NU Online News Service, Feb. 12, 2004, 12:47 p.m. EST, Washington – Mutual funds are going to have to give customers more information.[@@]

The U.S. Securities and Exchange Commission has adopted rules that require funds to improve disclosures about expenses, portfolio investments and performance.

Under the new rules, mutual funds will have to express shareholder expenses in terms of dollars of expenses for a $1,000 investment, based on the fund’s actual expenses for a reporting period.

In addition, funds will have to disclose the cost in dollars for a $1,000 investment, based on the fund’s actual expense ratio for the period and an assumed return of 5%.

The SEC says the first figure will help investors estimate the actual costs that they bore over the reporting period.

The second figure will give investors a basis for comparing the level of current period expenses of different funds, the SEC says.

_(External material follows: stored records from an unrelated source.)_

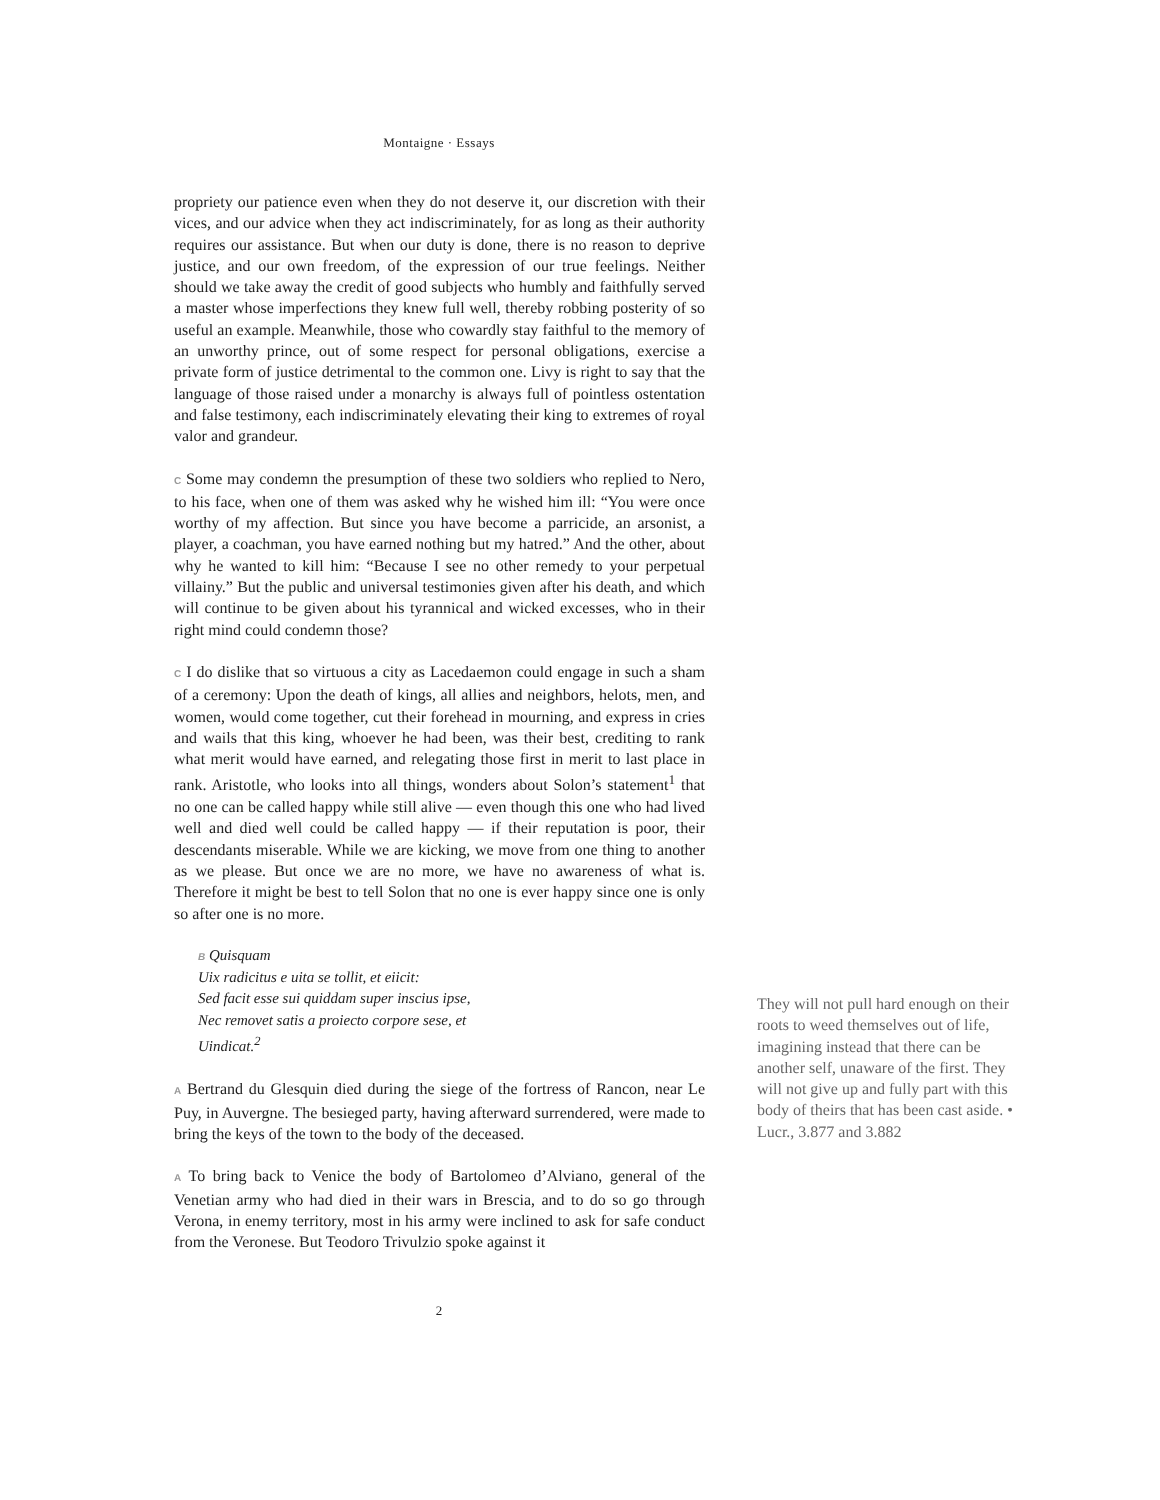Montaigne · Essays
propriety our patience even when they do not deserve it, our discretion with their vices, and our advice when they act indiscriminately, for as long as their authority requires our assistance. But when our duty is done, there is no reason to deprive justice, and our own freedom, of the expression of our true feelings. Neither should we take away the credit of good subjects who humbly and faithfully served a master whose imperfections they knew full well, thereby robbing posterity of so useful an example. Meanwhile, those who cowardly stay faithful to the memory of an unworthy prince, out of some respect for personal obligations, exercise a private form of justice detrimental to the common one. Livy is right to say that the language of those raised under a monarchy is always full of pointless ostentation and false testimony, each indiscriminately elevating their king to extremes of royal valor and grandeur.
C Some may condemn the presumption of these two soldiers who replied to Nero, to his face, when one of them was asked why he wished him ill: “You were once worthy of my affection. But since you have become a parricide, an arsonist, a player, a coachman, you have earned nothing but my hatred.” And the other, about why he wanted to kill him: “Because I see no other remedy to your perpetual villainy.” But the public and universal testimonies given after his death, and which will continue to be given about his tyrannical and wicked excesses, who in their right mind could condemn those?
C I do dislike that so virtuous a city as Lacedaemon could engage in such a sham of a ceremony: Upon the death of kings, all allies and neighbors, helots, men, and women, would come together, cut their forehead in mourning, and express in cries and wails that this king, whoever he had been, was their best, crediting to rank what merit would have earned, and relegating those first in merit to last place in rank. Aristotle, who looks into all things, wonders about Solon’s statement<sup>1</sup> that no one can be called happy while still alive — even though this one who had lived well and died well could be called happy — if their reputation is poor, their descendants miserable. While we are kicking, we move from one thing to another as we please. But once we are no more, we have no awareness of what is. Therefore it might be best to tell Solon that no one is ever happy since one is only so after one is no more.
B Quisquam
Uix radicitus e uita se tollit, et eiicit:
Sed facit esse sui quiddam super inscius ipse,
Nec removet satis a proiecto corpore sese, et
Uindicat.<sup>2</sup>
A Bertrand du Glesquin died during the siege of the fortress of Rancon, near Le Puy, in Auvergne. The besieged party, having afterward surrendered, were made to bring the keys of the town to the body of the deceased.
A To bring back to Venice the body of Bartolomeo d’Alviano, general of the Venetian army who had died in their wars in Brescia, and to do so go through Verona, in enemy territory, most in his army were inclined to ask for safe conduct from the Veronese. But Teodoro Trivulzio spoke against it
They will not pull hard enough on their roots to weed themselves out of life, imagining instead that there can be another self, unaware of the first. They will not give up and fully part with this body of theirs that has been cast aside. • Lucr., 3.877 and 3.882
2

The new disclosure rule was strongly supported by the Investment Company Institute, Washington, which said that of all the recent reform initiatives proposed or adopted by the SEC, this one will be the most visible and useful to fund investors.

“Every 6 months, fund shareholders will receive an understandable analysis of their fund’s annual fees and expenses,” ICI President Matthew Fink says. “Much like the unit price label for groceries at the supermarket, the new disclosures provide an investor-friendly way to compare and understand the impact of mutual fund fees on specific investments on an ongoing basis.”

In addition to expense disclosure, funds will have to file their complete portfolio holdings schedules with the SEC on a quarterly basis. This information will be available to the public through the SEC’s Electronic Data Gathering, Analysis and Retrieval System.

SEC says this will help interested investors monitor whether, and how, funds are complying with their stated investment objectives.